START GIVEN RECORDS
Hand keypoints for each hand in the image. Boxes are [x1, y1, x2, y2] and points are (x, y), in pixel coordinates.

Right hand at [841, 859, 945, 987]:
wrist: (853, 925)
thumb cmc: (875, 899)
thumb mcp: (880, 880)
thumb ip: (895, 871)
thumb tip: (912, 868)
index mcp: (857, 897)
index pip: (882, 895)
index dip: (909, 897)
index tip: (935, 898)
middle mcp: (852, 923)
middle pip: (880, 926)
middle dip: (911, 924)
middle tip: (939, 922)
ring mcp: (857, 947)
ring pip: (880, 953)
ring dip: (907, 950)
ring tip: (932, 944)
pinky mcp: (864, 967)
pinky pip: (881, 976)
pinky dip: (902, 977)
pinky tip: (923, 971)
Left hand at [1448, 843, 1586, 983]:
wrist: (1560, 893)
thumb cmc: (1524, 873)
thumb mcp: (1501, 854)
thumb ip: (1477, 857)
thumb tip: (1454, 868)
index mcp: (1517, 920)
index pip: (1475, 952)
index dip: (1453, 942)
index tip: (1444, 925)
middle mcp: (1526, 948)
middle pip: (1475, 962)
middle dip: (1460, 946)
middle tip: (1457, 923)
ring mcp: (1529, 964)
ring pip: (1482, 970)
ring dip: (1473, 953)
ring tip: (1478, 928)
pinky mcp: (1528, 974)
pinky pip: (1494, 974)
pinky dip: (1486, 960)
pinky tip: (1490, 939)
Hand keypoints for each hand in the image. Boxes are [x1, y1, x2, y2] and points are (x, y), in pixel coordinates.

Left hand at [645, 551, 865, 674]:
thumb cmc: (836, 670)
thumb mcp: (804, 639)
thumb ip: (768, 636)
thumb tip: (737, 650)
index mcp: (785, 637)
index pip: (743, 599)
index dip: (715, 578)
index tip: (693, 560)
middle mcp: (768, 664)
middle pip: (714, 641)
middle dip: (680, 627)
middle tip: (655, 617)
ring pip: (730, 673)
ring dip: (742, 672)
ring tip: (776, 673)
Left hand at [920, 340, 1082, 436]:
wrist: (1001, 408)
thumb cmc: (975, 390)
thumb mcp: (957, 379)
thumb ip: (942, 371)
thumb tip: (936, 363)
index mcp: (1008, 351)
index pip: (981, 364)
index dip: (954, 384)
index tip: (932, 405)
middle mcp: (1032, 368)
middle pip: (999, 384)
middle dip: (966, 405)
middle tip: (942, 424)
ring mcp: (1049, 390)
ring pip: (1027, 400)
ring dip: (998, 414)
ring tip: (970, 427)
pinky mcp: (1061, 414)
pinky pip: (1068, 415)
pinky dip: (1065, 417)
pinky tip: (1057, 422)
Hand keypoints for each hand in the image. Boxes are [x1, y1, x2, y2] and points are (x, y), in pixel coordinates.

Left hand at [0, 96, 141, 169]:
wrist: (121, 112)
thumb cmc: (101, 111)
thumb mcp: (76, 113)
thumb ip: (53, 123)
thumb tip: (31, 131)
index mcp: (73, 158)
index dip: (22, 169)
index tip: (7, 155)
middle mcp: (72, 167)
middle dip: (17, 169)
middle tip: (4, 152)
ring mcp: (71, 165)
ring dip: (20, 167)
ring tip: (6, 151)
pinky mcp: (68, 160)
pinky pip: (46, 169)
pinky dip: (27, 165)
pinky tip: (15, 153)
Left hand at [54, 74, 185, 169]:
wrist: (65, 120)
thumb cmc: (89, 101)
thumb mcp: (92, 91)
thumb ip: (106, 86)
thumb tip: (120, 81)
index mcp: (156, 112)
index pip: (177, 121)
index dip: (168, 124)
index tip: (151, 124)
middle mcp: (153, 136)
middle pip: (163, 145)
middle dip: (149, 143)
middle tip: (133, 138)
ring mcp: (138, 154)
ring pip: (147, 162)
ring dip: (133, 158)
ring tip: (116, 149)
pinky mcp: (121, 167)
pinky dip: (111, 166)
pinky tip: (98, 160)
END GIVEN RECORDS
• **TASK REQUIREMENTS**: Copy each entry exactly, with nothing added or dropped.

• **RESPONSE BOX**:
Hand keypoints for each hand in the image. Boxes are [x1, y1, x2, y2] and points are (x, y), in pixel coordinates.

Right hand at [841, 859, 945, 987]:
wrist: (853, 925)
thumb cmc: (875, 899)
thumb mcp: (880, 880)
thumb ip: (895, 871)
thumb tip: (912, 868)
index mcp: (857, 897)
index pip: (882, 895)
index dip: (909, 897)
index tip: (935, 898)
middle mcp: (852, 923)
middle pip: (880, 926)
middle dip: (911, 924)
middle tip: (939, 922)
ring mcp: (857, 947)
ring pip: (880, 953)
ring dip: (907, 950)
ring tip: (932, 944)
pinky mcp: (864, 967)
pinky pip: (881, 976)
pinky dip: (902, 977)
pinky tip: (923, 971)
Left hand at [1448, 843, 1586, 983]:
wrist: (1560, 893)
thumb cmc: (1524, 873)
thumb mcp: (1501, 854)
thumb ip: (1477, 857)
thumb tip: (1454, 868)
index mcp: (1517, 920)
index pip: (1475, 952)
index dip: (1453, 942)
index tip: (1444, 925)
middle mcp: (1526, 948)
middle pip: (1475, 962)
middle dip: (1460, 946)
middle tip: (1457, 923)
ring mcp: (1529, 964)
ring pip: (1482, 970)
ring dip: (1473, 953)
ring tip: (1478, 928)
pinky mcp: (1528, 974)
pinky pip: (1494, 974)
pinky dip: (1486, 960)
pinky tip: (1490, 939)
Hand keypoints for each hand in the image. Boxes are [x1, y1, x2, y2] and points are (x, y), in pixel coordinates.

Left hand at [645, 551, 865, 674]:
thumb cmc: (836, 670)
thumb mcp: (804, 639)
thumb ip: (768, 636)
thumb tip: (737, 650)
index mcp: (785, 637)
index pip: (743, 599)
index dip: (715, 578)
index tip: (693, 560)
middle mcp: (768, 664)
middle pip: (714, 641)
middle dip: (680, 627)
middle tip: (655, 617)
ring pip: (730, 673)
ring dip: (742, 672)
ring tip: (776, 673)
Left hand at [920, 340, 1082, 436]:
wrist: (1001, 408)
thumb cmc: (975, 390)
thumb mcp: (957, 379)
thumb ip: (942, 371)
thumb tip: (936, 363)
index mcp: (1008, 351)
index pip: (981, 364)
index dip: (954, 384)
index tip: (932, 405)
middle mcp: (1032, 368)
middle pip: (999, 384)
middle dip: (966, 405)
middle tip: (942, 424)
ring mcp: (1049, 390)
ring pip: (1027, 400)
ring dip: (998, 414)
ring tip: (970, 427)
pinky mcp: (1061, 414)
pinky pip: (1068, 415)
pinky dip: (1065, 417)
pinky tip: (1057, 422)
Hand keypoints for each hand in the image. Boxes are [x1, y1, x2, y2] and points are (x, y), in pixel coordinates.

Left hand at [0, 96, 141, 169]:
wrist: (121, 112)
thumb cmc: (101, 111)
thumb mcp: (76, 113)
thumb ip: (53, 123)
thumb tip: (31, 131)
index mcp: (73, 158)
index dip: (22, 169)
index tip: (7, 155)
middle mcp: (72, 167)
middle dip: (17, 169)
middle tip: (4, 152)
ring mcp: (71, 165)
ring dip: (20, 167)
ring tip: (6, 151)
pinky mcp: (68, 160)
pinky pip: (46, 169)
pinky dip: (27, 165)
pinky tip: (15, 153)
Left hand at [54, 74, 185, 169]:
wrist: (65, 120)
thumb cmc: (89, 101)
thumb mcp: (92, 91)
thumb ip: (106, 86)
thumb tip: (120, 81)
index mcp: (156, 112)
index pip: (177, 121)
index dip: (168, 124)
index tip: (151, 124)
middle mcp: (153, 136)
middle pip: (163, 145)
middle dip: (149, 143)
middle tip: (133, 138)
ring mcp: (138, 154)
ring pip: (147, 162)
ring dip: (133, 158)
ring tip: (116, 149)
pinky mcp: (121, 167)
pinky dip: (111, 166)
pinky tip: (98, 160)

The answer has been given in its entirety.